Additionally, Voicelink put an end to a nuisance Glidewell calls fishing. Because orders come in different sizes—anywhere from two items to 500 items—pickers working the paper orders stacked the smaller orders first. "They can appear to be a lot busier," he says. "With [Voicelink], they don’t know what they’re getting. It’s just the next order in line, and it’s automatically assigned to them." And because work gets done quicker, the warehouse closes several hours earlier, decreasing labor and utility costs.

In less than nine months, Glidewell achieved solid ROI. The company saved $89,752 on store credit issued for incomplete or inaccurate shipments. Increased worker productivity netted Glidewell $84,240 in labor savings. Glidewell found additional savings of $99,840 after cutting four order checkers’ positions, their jobs obsolete once order accuracy improved to 99.66 percent. The cumulative savings amounted to $273,832.

"One thing we do up front with all our customers is we look very closely at return on investment," says Larry Sweeney, co-founder and vice president of customer advocacy at Vocollect. "When it comes to something like a pilot or first installation, we use that as a benchmark to test. Once you achieve those numbers, which we always do, rolling out voice is easy."

Ultimately, the most challenging aspect of Glidewell’s integration of Voicelink was sociological, not technological. Workers were initially hesitant to adopt the system, which Glidewell believes might have simply been fear of the unknown. "I don’t want to share a headset," one worker announced. "What about germs?" Glidewell told him that everyone would have his own headset.

Reza recalls one particularly resistant woman: "Her specific words to me were, ‘I ain’t talkin’ to no machine.’" While most workers echoed that sentiment,  a few offered to test the system. Simply noticing the early adopters’ increased productivity and the system’s ease of use drained the hesitation of the more reluctant employees. When Reza returned to the site three months after Voicelink went live, he saw the formerly resistant woman operating a headset. "She wasn’t the happiest person when we had to take the voice system down for an hour while we did some software mods," he says.

The employees’ initial reaction was no surprise. When Glidewell began researching a voice solution, he consulted a competitor, Indian Nation Wholesale.
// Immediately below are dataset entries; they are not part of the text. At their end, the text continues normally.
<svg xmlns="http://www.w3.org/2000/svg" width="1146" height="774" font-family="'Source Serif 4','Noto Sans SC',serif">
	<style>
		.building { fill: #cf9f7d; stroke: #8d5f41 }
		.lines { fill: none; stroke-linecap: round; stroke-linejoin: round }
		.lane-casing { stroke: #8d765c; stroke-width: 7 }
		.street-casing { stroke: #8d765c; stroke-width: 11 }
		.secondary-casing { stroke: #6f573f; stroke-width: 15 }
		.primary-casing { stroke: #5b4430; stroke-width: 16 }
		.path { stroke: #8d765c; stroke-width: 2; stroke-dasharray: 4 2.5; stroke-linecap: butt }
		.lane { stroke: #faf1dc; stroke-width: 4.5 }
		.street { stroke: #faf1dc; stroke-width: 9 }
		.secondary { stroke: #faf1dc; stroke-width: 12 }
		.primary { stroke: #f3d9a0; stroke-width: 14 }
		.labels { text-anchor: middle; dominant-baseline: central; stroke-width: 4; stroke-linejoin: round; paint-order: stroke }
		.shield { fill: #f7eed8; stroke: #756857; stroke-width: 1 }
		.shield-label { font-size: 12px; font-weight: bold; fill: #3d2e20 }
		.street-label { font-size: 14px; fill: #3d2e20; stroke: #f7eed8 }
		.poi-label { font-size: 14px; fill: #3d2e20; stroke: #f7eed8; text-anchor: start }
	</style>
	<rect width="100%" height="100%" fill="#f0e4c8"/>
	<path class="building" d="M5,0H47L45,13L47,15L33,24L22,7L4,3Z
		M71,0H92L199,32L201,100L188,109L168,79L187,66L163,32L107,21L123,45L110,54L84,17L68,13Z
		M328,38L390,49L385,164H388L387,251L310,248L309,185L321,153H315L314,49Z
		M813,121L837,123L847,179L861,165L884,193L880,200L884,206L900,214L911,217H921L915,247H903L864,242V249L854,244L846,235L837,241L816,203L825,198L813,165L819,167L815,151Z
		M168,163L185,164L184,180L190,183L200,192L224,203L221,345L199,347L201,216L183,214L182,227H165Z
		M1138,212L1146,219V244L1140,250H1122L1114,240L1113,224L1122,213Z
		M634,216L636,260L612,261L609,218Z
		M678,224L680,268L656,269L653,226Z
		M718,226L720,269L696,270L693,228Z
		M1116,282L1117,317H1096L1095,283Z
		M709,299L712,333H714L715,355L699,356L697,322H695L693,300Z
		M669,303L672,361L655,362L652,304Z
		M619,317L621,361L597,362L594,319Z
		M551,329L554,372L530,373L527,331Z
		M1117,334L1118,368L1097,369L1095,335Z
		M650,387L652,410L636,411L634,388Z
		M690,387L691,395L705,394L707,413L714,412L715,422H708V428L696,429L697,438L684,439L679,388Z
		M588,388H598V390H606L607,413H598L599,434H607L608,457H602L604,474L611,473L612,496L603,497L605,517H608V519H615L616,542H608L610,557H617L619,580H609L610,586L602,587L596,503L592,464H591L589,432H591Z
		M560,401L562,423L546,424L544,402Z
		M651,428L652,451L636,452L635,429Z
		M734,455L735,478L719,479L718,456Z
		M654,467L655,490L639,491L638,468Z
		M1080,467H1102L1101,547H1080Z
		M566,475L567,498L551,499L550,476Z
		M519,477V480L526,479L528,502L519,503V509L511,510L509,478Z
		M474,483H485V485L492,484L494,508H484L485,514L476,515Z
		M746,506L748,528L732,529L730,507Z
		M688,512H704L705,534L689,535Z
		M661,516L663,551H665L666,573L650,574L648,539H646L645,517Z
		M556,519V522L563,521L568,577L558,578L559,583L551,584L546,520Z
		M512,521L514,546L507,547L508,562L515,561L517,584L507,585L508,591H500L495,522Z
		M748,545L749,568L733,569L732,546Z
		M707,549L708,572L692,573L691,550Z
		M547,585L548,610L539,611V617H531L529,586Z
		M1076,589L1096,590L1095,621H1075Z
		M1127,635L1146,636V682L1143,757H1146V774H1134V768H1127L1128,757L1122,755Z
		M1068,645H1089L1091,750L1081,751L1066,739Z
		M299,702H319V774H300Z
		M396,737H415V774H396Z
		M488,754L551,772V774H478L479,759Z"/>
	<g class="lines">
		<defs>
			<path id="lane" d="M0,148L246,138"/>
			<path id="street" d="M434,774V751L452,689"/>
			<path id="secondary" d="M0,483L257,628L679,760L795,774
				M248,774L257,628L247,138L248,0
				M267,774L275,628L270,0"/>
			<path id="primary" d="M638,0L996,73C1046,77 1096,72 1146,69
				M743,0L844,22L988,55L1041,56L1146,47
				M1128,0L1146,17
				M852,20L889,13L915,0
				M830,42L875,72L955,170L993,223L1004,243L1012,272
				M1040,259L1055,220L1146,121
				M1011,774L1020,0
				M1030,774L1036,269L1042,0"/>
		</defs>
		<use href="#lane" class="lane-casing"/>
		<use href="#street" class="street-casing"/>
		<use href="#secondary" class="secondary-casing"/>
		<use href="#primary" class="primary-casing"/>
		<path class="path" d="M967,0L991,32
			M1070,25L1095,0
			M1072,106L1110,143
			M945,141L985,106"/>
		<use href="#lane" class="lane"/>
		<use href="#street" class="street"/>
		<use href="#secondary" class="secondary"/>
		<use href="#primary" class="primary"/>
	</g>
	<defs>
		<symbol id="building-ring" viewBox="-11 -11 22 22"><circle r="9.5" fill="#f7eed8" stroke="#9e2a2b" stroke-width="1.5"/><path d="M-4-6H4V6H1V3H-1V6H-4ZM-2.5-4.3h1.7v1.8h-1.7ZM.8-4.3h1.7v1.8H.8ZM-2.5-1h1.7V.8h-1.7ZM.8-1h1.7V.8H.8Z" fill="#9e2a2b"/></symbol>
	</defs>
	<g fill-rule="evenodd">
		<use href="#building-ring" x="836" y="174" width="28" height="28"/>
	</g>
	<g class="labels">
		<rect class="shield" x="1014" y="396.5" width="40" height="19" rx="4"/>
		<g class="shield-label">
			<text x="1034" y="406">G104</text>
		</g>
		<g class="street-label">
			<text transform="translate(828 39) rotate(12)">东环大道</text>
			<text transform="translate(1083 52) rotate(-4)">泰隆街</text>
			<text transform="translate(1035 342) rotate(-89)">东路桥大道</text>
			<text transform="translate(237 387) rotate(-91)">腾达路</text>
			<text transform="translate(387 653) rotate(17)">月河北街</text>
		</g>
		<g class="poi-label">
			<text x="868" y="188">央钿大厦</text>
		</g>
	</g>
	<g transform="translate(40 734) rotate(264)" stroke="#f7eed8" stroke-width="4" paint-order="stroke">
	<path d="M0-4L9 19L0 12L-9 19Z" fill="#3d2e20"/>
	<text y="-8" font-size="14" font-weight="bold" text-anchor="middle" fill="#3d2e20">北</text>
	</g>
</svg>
Managers there told him the  speech solution had also been met with hesitation. "And we went through the exact same thing," Glidewell says.

"It’s just part of a process," Reza says. "Most of the issues we deal with tend to be things unrelated to the technology."       
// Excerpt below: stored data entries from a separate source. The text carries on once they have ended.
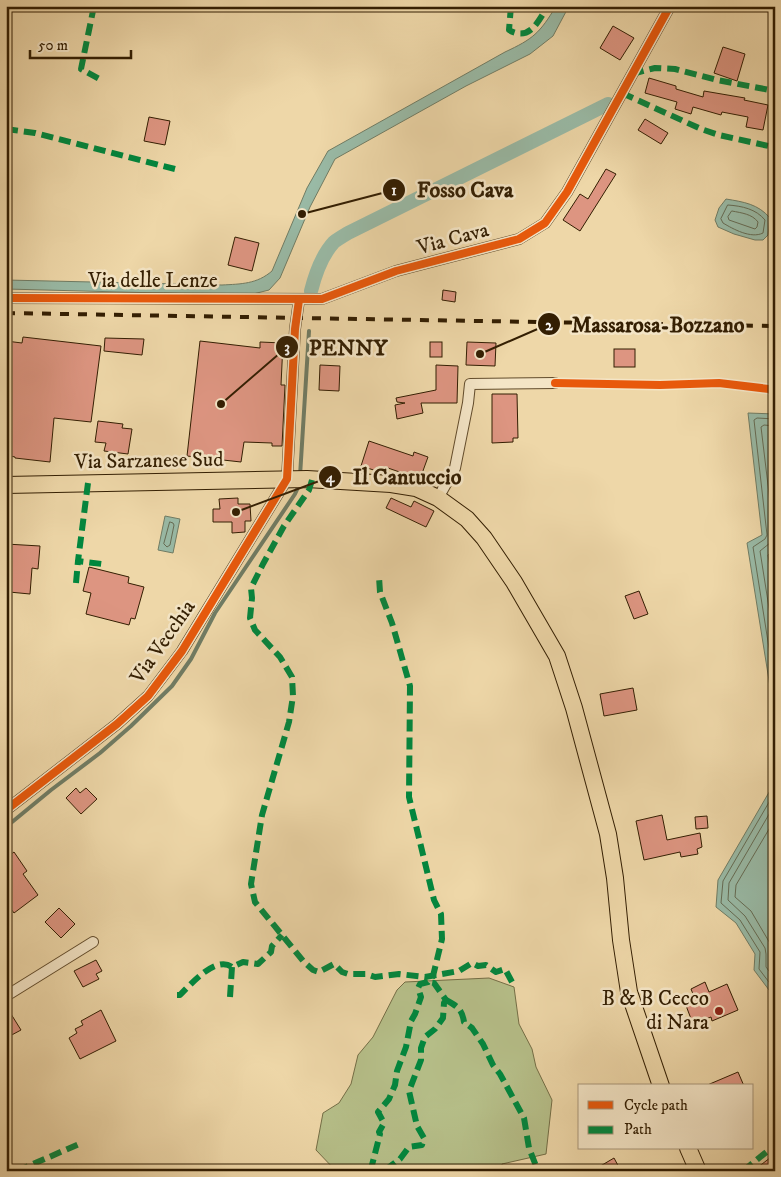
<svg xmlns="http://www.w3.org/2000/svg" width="781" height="1177" viewBox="0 0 781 1177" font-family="'IM FELL DW Pica',serif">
<rect width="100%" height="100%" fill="#eed7a8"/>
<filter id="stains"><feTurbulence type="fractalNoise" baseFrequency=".004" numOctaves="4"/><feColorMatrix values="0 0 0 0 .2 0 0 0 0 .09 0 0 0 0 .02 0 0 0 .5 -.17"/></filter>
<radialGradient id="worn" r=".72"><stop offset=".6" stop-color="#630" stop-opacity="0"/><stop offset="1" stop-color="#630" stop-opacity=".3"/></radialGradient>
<polygon fill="#b6bf89" stroke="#746e46" points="489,978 514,987 519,1024 532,1049 536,1067 552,1100 546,1154 502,1164 502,1171 336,1171 316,1150 323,1113 339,1103 351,1084 358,1055 373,1037 397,990 405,982"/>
<g fill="#99baa6" stroke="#707c64">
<path d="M556,6H569L553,36L530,54L466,86L335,159L310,207L280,278L269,290L253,294L237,295L6,289V280L222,285C241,284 257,284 272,271L307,188L328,151L505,52C533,39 540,33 556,6Z"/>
<path d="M726,199C744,202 758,204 770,218L768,235L763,240H755L734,234L718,227L715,220L719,208Z"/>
<polygon points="748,413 775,414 775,718 747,543 762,535"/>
<polygon points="165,516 180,519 173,553 158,550"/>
<polygon points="775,782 775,998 754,970 755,954 736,923 716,907 718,880"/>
</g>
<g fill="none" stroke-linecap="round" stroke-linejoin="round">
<g stroke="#666c54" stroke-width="1">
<path d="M728,205C742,206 756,209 765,220L763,233C751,239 733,229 723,223L721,219Z"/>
<path d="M732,211C742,213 752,214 758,222L757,227L755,229L729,220L728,217Z"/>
<polyline points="775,419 757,418 754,420 767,535 765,539 753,547 775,686"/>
<polyline points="775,426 764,425 761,427 774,535 770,543 760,551 775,646"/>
<polygon points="170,522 173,523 174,525 170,545 167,547 164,544"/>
<polyline points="775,549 768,555 775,598"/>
<polyline points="775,792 723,881 721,903 740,920 760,952 759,969 775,990"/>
<polyline points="775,804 729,883 728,900 745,916 765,948 766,954 766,967 775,979"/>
<polyline points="775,819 736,885 735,897 751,911 771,945 775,967"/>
</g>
<g stroke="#707c64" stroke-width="4">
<polyline points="300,476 309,331"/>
<polyline points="6,827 51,790 100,753 131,726 172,686 191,659 215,613 295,494 300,483"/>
</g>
<path stroke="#99baa6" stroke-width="14" d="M311,291C315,275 322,255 334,242C338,239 343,236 348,233L608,104"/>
</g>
<g fill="#dd9581" stroke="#331e02">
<polygon points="613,26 634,38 620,60 600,48"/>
<polygon points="723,47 745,54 737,81 714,73"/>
<polygon points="649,78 676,86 676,89 703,97 704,91 745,98 744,100 768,105 763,130 746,127 748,117 722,112 721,115 693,107 691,114 675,109 677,102 645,93"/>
<polygon points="149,117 170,121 165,145 144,141"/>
<polygon points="645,119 668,133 661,144 638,130"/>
<polygon points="606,169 616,174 580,231 563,220 580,194 588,199"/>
<polygon points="235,237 259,243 252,271 228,265"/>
<polygon points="443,290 456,292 455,302 442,300"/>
<polygon points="23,337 101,346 91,422 54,418 50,462 15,458 15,457 6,455 6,341 22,343"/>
<polygon points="105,338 144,339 142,355 104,351"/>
<polygon points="200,341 260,348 260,342 283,343 281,385 285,385 282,446 272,446 272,443 244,442 241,462 187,456"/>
<rect x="430" y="342" width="12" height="15"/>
<polygon points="467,342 496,343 495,366 466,365"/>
<rect x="614" y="349" width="21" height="18"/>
<polygon points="320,365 340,366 339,391 319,390"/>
<polygon points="436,365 458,366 457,403 421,403 423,413 397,419 395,405 405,403 397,402 396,398 436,390"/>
<polygon points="492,394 517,394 518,438 513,438 513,442 492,443"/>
<polygon points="98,421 123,424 122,428 132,429 128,454 104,451 106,443 95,442"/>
<polygon points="369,441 413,456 414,452 428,457 420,479 385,467 383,473 361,466"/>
<polygon points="238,498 238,504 250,504 251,521 245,521 245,532 232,533 232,522 213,522 213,509 220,509 219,499"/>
<polygon points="391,498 411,507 414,501 434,511 426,527 386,508"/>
<polygon points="6,544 40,546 38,569 32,568 30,594 9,592 11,569 6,569"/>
<polygon points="89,567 129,577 128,583 144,587 135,619 131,618 129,625 86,614 91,593 83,591"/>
<polygon points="639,591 648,614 634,619 625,596"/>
<polygon points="633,688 637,710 604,716 600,694"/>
<polygon points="76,788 80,793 86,788 97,799 81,814 66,798"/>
<polygon points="662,815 667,840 700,833 702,847 697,849 698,854 681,857 680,852 644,860 636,821"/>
<polygon points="707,816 708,828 696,829 695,817"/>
<polygon points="14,852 27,871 23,874 38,895 14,913 6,902 6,858"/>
<polygon points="59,908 75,924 61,938 45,922"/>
<polygon points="96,960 102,971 96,974 99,979 83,987 74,971"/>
<polygon points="705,982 709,992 727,984 738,1010 712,1021 711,1017 693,1024 685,1003 695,999 691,989"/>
<polygon points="6,1006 21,1030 6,1038"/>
<polygon points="101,1010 116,1041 80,1059 69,1038 77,1033 75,1029 83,1025 81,1021"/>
<polygon points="738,1072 744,1086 705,1086"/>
<polygon points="775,1154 775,1171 753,1171"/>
<polygon points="614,1158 621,1171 592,1171"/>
</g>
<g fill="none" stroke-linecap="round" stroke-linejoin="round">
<defs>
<g id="street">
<polyline points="6,298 322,299 396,271 519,239 545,223 567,192 670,6"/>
<polyline points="438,498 455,468 468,403 470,384 555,383"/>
<polyline points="6,810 117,724 148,696 182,651 287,479 295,329 299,300"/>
<polyline points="6,996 93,942"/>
</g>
<g id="primary">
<polyline points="6,485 307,479 391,484 416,488 438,498 467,519 484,538 514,582 557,656 574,708 608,834 615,878 621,940 629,992 661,1086"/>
<polyline points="688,1148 698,1171"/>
</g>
</defs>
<use href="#street" stroke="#624c2c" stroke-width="12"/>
<use href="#primary" stroke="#331e02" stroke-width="18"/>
<use href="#street" stroke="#f4e5c6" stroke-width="10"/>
<use href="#primary" stroke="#eed7a8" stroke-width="16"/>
<polyline stroke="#331e02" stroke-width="4" stroke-dasharray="9 9" stroke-linecap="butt" points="6,313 775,326"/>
<g stroke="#00873e" stroke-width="6" stroke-dasharray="12 6" stroke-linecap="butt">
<polyline points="94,6 81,69 103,81"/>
<path d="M511,6L509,30C530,42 538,21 548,6"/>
<polyline points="632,74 655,68 675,69 717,80 775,91"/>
<polyline points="622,93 701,129 719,135 773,147"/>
<polyline points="6,129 35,133 175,169"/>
<polyline points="312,480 309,490 284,526 263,564 251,588 252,598 250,618 255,630 280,657 292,677 293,696 289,722 262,815 251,884 255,902 304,962 313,970 319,972 334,964 342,972 348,974 366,974 375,977 399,974 425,977 459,971 472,963 478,966 486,965 496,972 505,969 512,982"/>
<polyline points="88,483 78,561 102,564"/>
<polyline points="76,583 78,561"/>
<path d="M177,995H180C191,984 216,955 232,967L243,962L258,964L271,952L272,946L282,935"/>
<polyline points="230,997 232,967"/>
<path d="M446,1000C457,1006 462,1009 464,1022L472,1028L483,1044L493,1065L500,1074L524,1118L529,1148L538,1171"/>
<polyline points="17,1171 79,1144"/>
<polyline points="372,1171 372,1165 380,1134 379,1132 384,1123 378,1112 389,1099 395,1085 397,1071 406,1047 411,1021 415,1014 421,997 418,988 420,984 428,982 433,976 442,939 441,914 434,900 409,797 410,686 392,623 380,592 379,577"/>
<polyline points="387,1171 388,1168 400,1159 409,1147 422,1145 424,1138 417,1126 409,1091 421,1060 421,1048 425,1037 435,1029 443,1018 444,1003 446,1000 434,983 428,982"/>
<polyline points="743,1171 775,1145"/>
</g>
<defs>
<g id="cycleway">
<polyline points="6,298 322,299 396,271 519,239 545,223 567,192 670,6"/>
<polyline points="555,383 660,385 719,383 769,389 775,393"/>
<polyline points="6,810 117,724 148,696 182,651 287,479 295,329 299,300"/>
</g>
</defs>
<use href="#cycleway" stroke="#f4e5c6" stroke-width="11"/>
<use href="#cycleway" stroke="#e8590c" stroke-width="8"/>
</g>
<circle fill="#8f2418" stroke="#f4e5c6" stroke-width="2" cx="719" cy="1011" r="5"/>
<g text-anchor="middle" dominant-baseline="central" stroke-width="5" stroke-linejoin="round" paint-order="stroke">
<g font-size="21" fill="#331e02" stroke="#f4e5c6">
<text transform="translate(453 239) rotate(-15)">Via Cava</text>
<text x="153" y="281">Via delle Lenze</text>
<text transform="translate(149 461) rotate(-1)">Via Sarzanese Sud</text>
<text transform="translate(163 642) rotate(-55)">Via Vecchia</text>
</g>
<g font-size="21" fill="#331e02" stroke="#f4e5c6" text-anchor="end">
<text x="709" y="999">B &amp; B Cecco<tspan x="709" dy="24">di Nara</tspan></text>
</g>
</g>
<path fill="none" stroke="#331e02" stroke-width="2" d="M302 214L394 190M480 354L549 324M221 404L287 347M236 512L330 477"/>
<g fill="#331e02" stroke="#f4e5c6" stroke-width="2">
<circle cx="302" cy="214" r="5"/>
<circle cx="480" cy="354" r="5"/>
<circle cx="221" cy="404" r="5"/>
<circle cx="236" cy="512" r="5"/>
<circle cx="394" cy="190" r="12"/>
<circle cx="549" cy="324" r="12"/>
<circle cx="287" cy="347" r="12"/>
<circle cx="330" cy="477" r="12"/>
</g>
<g font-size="15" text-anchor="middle" font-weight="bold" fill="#fff">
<text x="394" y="195">1</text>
<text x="549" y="330">2</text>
<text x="287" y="352">3</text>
<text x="330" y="482">4</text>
</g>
<g font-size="22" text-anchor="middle" font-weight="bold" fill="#331e02" stroke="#f4e5c6" stroke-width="5" stroke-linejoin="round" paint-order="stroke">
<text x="465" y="197">Fosso Cava</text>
<text x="658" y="332">Massarosa-Bozzano</text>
<text x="348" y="355">PENNY</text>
<text x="407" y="484">Il Cantuccio</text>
</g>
<rect width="781" height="1177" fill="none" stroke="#eed7a8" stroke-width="25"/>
<rect x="8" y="8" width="766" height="1162" fill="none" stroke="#331e02" stroke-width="2.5"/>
<rect x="12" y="12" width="756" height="1152" fill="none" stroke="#331e02"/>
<rect x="578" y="1084" width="175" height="65" fill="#f4e5c6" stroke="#a79578"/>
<rect x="588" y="1101" width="25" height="8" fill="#e8590c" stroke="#a79578"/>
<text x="624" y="1110" font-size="15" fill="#331e02">Cycle path</text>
<rect x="588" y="1126" width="25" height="8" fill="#00873e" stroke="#a79578"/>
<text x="624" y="1134" font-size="15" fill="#331e02">Path</text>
<path d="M30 50v8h101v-8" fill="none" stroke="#331e02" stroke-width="2.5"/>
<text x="38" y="50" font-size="15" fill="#331e02" stroke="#f4e5c6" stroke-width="4" paint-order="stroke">50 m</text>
<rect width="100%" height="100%" filter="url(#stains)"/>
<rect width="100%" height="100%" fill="url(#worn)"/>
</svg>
Whereas in the 1990s the greatest hurdle was the technical inconsistency of speech recognition, this is not a problem today. The system requires a one-time, 30-minute session to train on each user’s voice. "We have found over the years that speaker-dependent technology is the only reliable technology right now in a noisy environment like a warehouse or manufacturing plant," Reza says.

Current speech technology is robust enough to withstand the noise and clatter of a warehouse environment. This resiliency makes particular sense considering the grocery industry was the first vertical to implement voice technology in distribution centers.

"One thing we found very challenging in the food area was the very cold temperatures in the freezer environment, which gets down to minus-30 degrees Fahrenheit," Sweeney says. "Then when you walk out on a shipping dock, it might be 80 degrees Fahrenheit and humid." The instant condensation on the belt console was easy for developers to work around. Condensation on the headset was not as easy. "All of a sudden," Sweeney says, "you’ve got water all over your microphone and speaker." He emphasizes that building an environmentally stable headset is essential for success in a warehouse. "It has to be waterproof and rugged," Sweeney says. "You have to be able to sit on it and still have it work when you get off of it."

Uptake of speech technologies in distribution centers has been "stunning," according to Sweeney. Besides order picking, voice can be used for replenishments, put-aways, and transfers, and Sweeney also anticipates a surge in retail and manufacturing. "Having voice start at the distribution world and watching it walk up and down the supply chain is very exciting for us," he says.